- **Activity list**:
**1.** In the court order excerpt, rewrite the stretch from "By consent of" through "quash the same.", changing "petitions" to "applications".
**2.** Based on the court order excerpt, mark each statement yes or no and quote the words that decide it: (a) the cheque came back with an endorsement that the account was closed; (b) A.2 and A.3 received the statutory notice; (c) the cheque was payable on Tamil Nadu Mercantile Bank.

- **Text provided**:

By consent of both sides, the matter is taken up for final hearing. The petitions are filed seeking a direction to call for the records in C.C.No.424 of 2006 on the file of the learned Judicial Magistrate No.I, Udumalpet and quash the same.


2. The petitioners are A.1 to A.4 in the complaint given by the respondent under Sec.138 of the Negotiable Instruments Act (hereinafter called to as "Act"). In the complaint, it was alleged that the accused Company was engaged in manufacturing papers and its allied products and A.2 to A.4 are in-charge of the day today affairs of the business of the company. A.3 was the Managing Director and on 6.4.2005, A.3 borrowed a sum of Rs.3,00,000/- for business purpose and he issued a cheque payable on State Bank of India on 11.8.2006 and when the same was presented by the complaint with his banker Tamil Nadu Mercantile Bank, it was returned with an endorsement "account closed". It is further alleged that the complainant issued statutory notice demanding repayment and A.1 and A.4 received notice and A.2 and A.3 purposely evaded receipt of notice and on failure of repayment, the criminal prosecution has been launched.


3. A.1 to A.4 are before this Court for quashing the proceedings on the ground that apart from general and omnibus allegation that A.2 to A.4 were actively taking part in the business and day to day affairs of the company, there is no specific allegation against the petitioner and also on the ground that the complaint never disclosed who issued the cheque when there is allegation that A.3 borrowed a sum of Rs.3,00,000/- and the Directors of the Company are not liable as there is no specific averment.

- **Information shown**:
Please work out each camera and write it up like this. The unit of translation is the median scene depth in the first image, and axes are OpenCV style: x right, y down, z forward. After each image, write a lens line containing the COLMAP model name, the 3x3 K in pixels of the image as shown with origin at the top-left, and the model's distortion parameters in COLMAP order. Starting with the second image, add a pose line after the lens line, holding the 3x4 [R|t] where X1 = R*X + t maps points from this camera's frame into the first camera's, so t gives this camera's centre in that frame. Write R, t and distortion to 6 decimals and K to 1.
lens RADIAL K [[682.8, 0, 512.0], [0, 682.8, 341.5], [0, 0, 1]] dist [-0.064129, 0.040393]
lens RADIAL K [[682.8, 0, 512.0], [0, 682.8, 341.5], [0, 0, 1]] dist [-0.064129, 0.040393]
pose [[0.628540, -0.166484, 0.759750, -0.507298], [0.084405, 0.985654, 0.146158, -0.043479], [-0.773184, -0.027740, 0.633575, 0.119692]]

- **Expected outputs**:
**1.**
By consent of both sides, the matter is taken up for final hearing. The applications are filed seeking a direction to call for the records in C.C.No.424 of 2006 on the file of the learned Judicial Magistrate No.I, Udumalpet and quash the same.

**2.**
(a) Yes: "it was returned with an endorsement "account closed""
(b) No: "A.2 and A.3 purposely evaded receipt of notice"
(c) No: "he issued a cheque payable on State Bank of India"